All the kids laugh sarcastically.

"Yea, my dad is on one, too, but he hardly ever gets a date, and when he does, he talks about how awful the woman turned out to be."

Eyes roll. 

"At least your parents aren't still married!  Mine drive me crazy.  They won't leave me alone.  It's worse than school when I come home."

"Hey. . . we should smoke it up before we have to go home."

Wow--this went sideways.  I blame most things on Hunter S. Thompson, but I'll throw in Kerouac and Bukowski and the whole Literary Rat Pack of the 80's, too.  Not that anybody reads anymore, but it doesn't matter.  Not everybody read "Interpretation of Dreams" when Freud published it at the turn of the 20th century, but everybody was influenced by it.  Shit just gets in the culture.  
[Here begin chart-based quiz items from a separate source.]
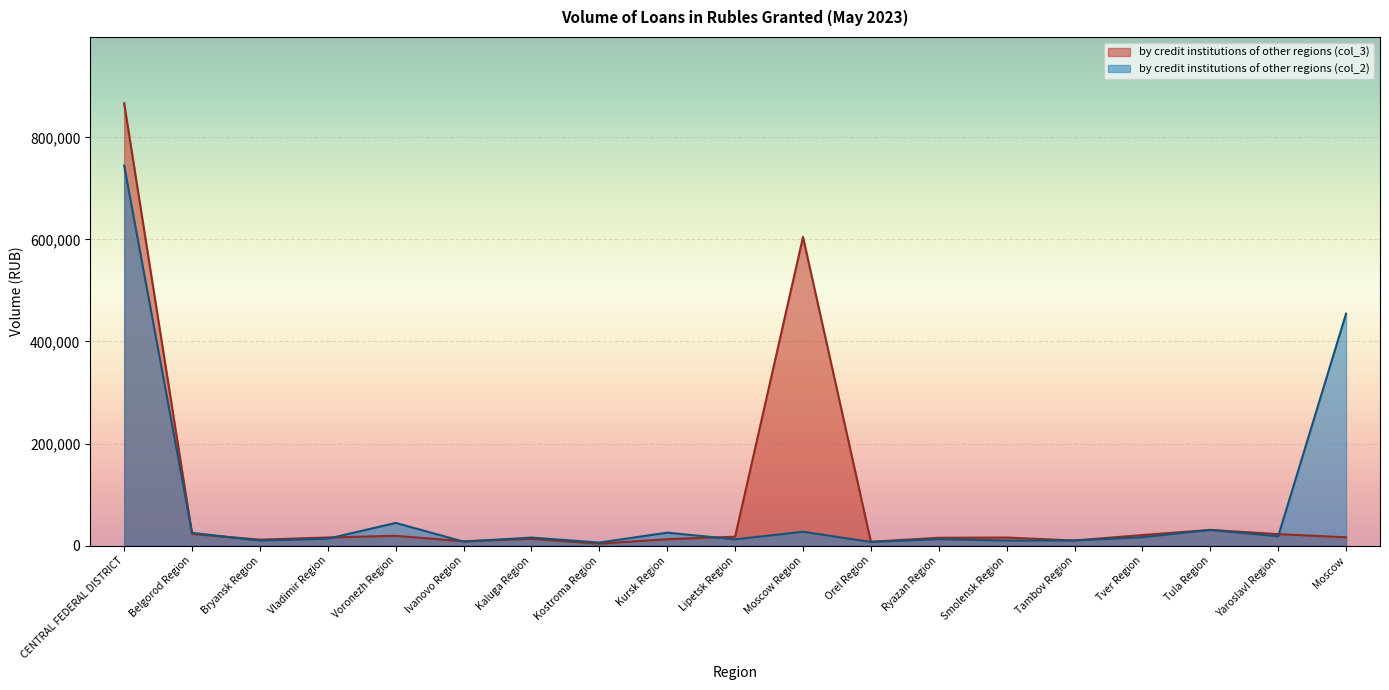

How many lines are shown in the chart?

2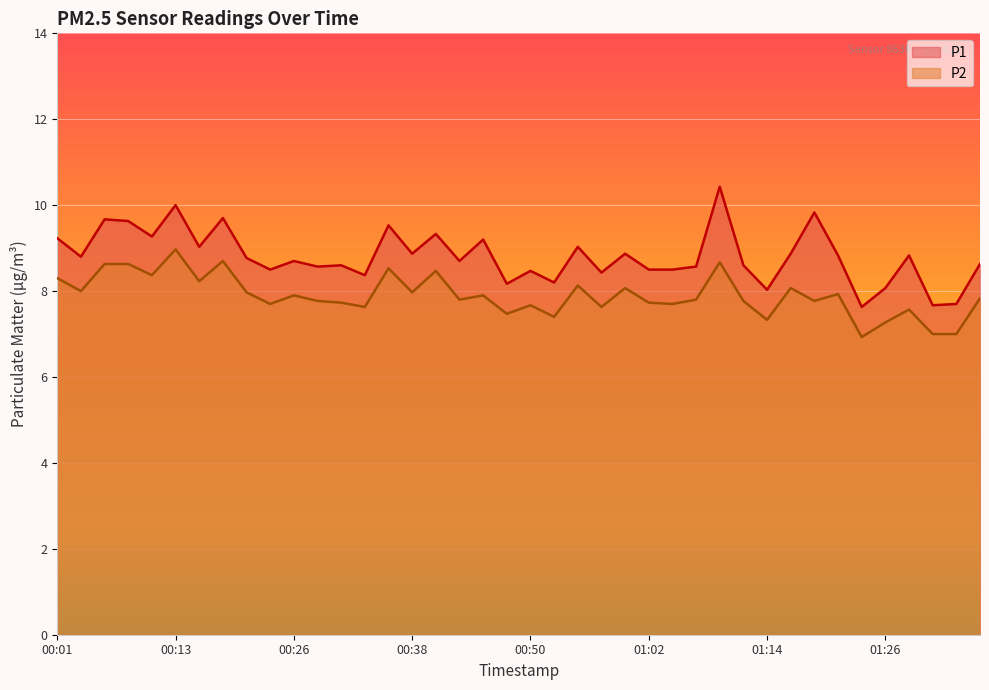

Is the value of P1 at 00:57 greater than the value of P2 at 00:23?

Yes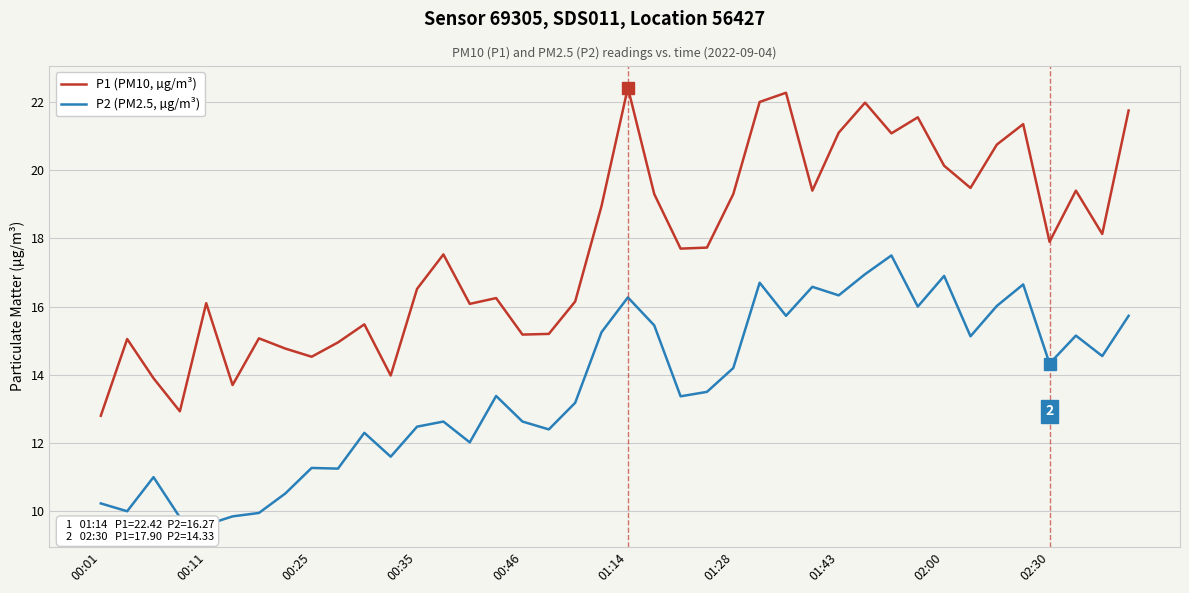

True or false: P1 (PM10, µg/m³) has more than 2 points higher than both neighbors.

True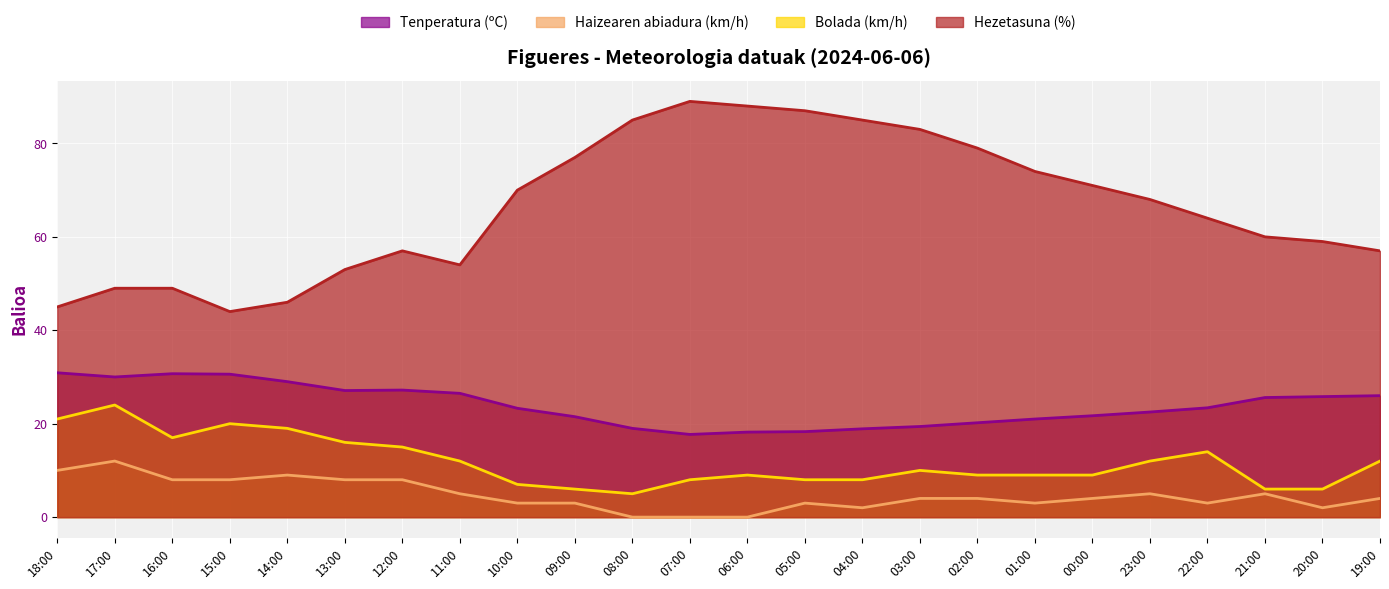

What is the label of the 23rd point from the right?

17:00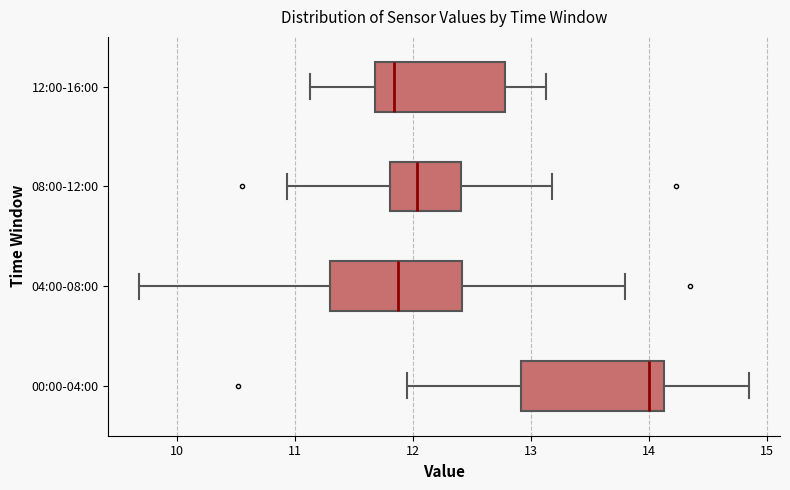

Which box is the widest, from its left edge to its right edge?

00:00-04:00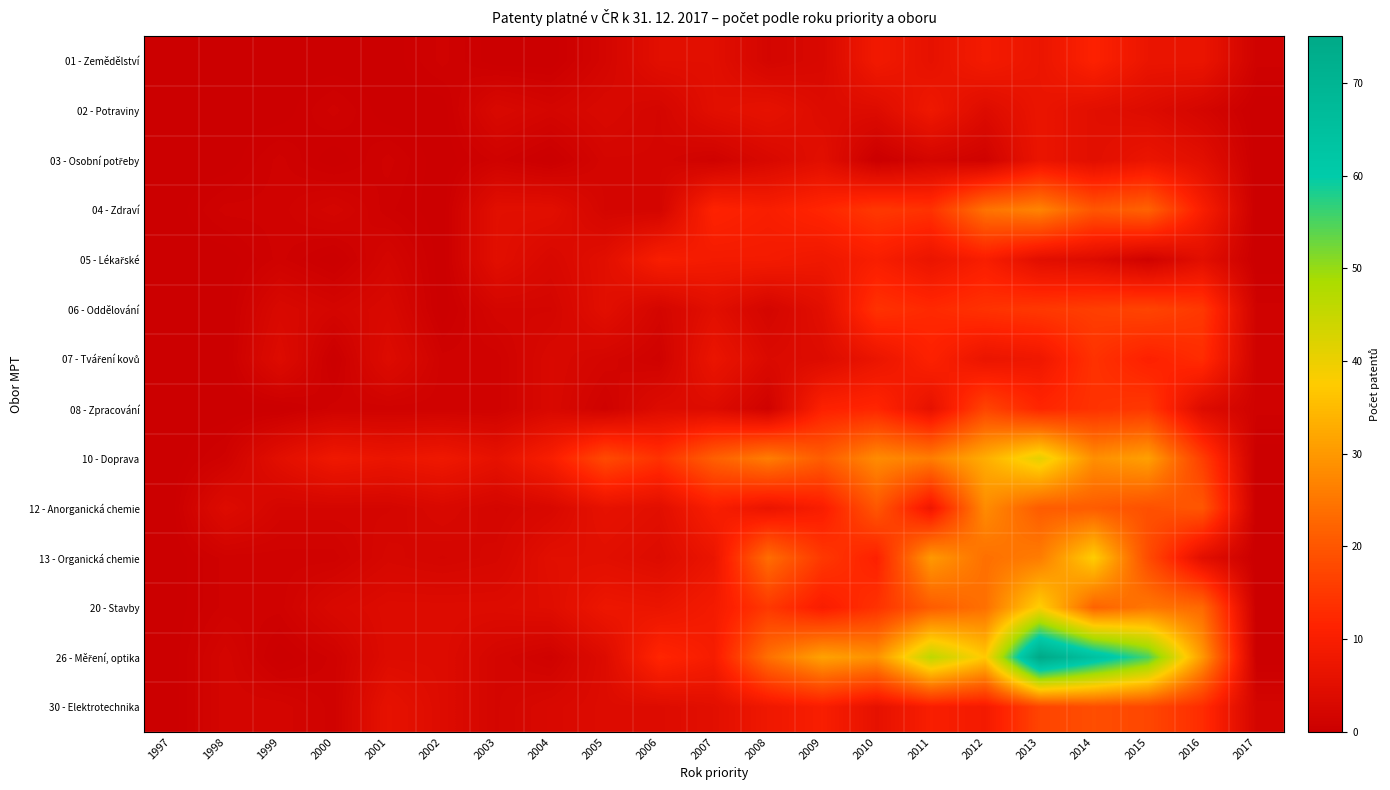

List the series in order of their peak value, lowest first.

03 - Osobní potřeby, 02 - Potraviny, 05 - Lékařské, 01 - Zemědělství, 07 - Tváření kovů, 06 - Oddělování, 08 - Zpracování, 30 - Elektrotechnika, 04 - Zdraví, 12 - Anorganická chemie, 13 - Organická chemie, 20 - Stavby, 10 - Doprava, 26 - Měření, optika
Tennessee stopped by last night to look at some repairs I need to make.  When we were done and I walked him to his truck, a car pulled into my driveway.  There was a big dog staggering around in the road.  

"I think that dog got hit by a car," T said.  I thought it was the dog who loves me, the big Labradoodle named Ace.  I started calling him and walking down the street.  The lady in the car asked, "Do you know him?"  

"I don't know if that is him or not." 

Tennessee followed me down the road.  The dog was staggering away from me. Then another big dog came out and got between us.  Then I knew whose dog it was.  The two dogs lived down the street from me in the big brick house owned by a contractor and his pretty, skittish wife.  I've only seen them about twice in the years they have lived there.  

The dog kept walking and falling and struggling to get back up, his buddy running circles around him and barking.  

"It's o.k., it's o.k." I kept saying.  I caught up with them just as they turned down the long driveway to the house.  I thought the healthy dog might try to attack me as I walked to the door, but I heard a woman's voice call him from the back of the house.  I rang the doorbell and went to see the other dog who was just standing in the drive.  Then the front door opened.  It was the woman.  I realized I was barefoot wearing shorts and a t-shirt and carrying a glass of whiskey.  I like making a good impression.  

"Is this your dog?"

"Oh, yes. . . . "

"I think he might have gotten hit by a car.  He was staggering around in the street and. . . ."

"Oh, no. . . he is old.  He's had a couple of strokes.  I've thought about putting him down. . . ."

I didn't say, "Holy shit, lady!" but I thought it.  She thanked me for bringing the dog home, and Tennessee and I headed back to the house.  

It was nine-thirty when T went home.  I sat on the couch and listened to a reading of Didion's "Slouching toward Bethlehem"--sort of.  When I woke up, it was midnight.  

It is another, maybe the last, in a string of unbelievable days.  I must get out into it.  These days make me happy.  But of course, you know. . . I'm over thirty.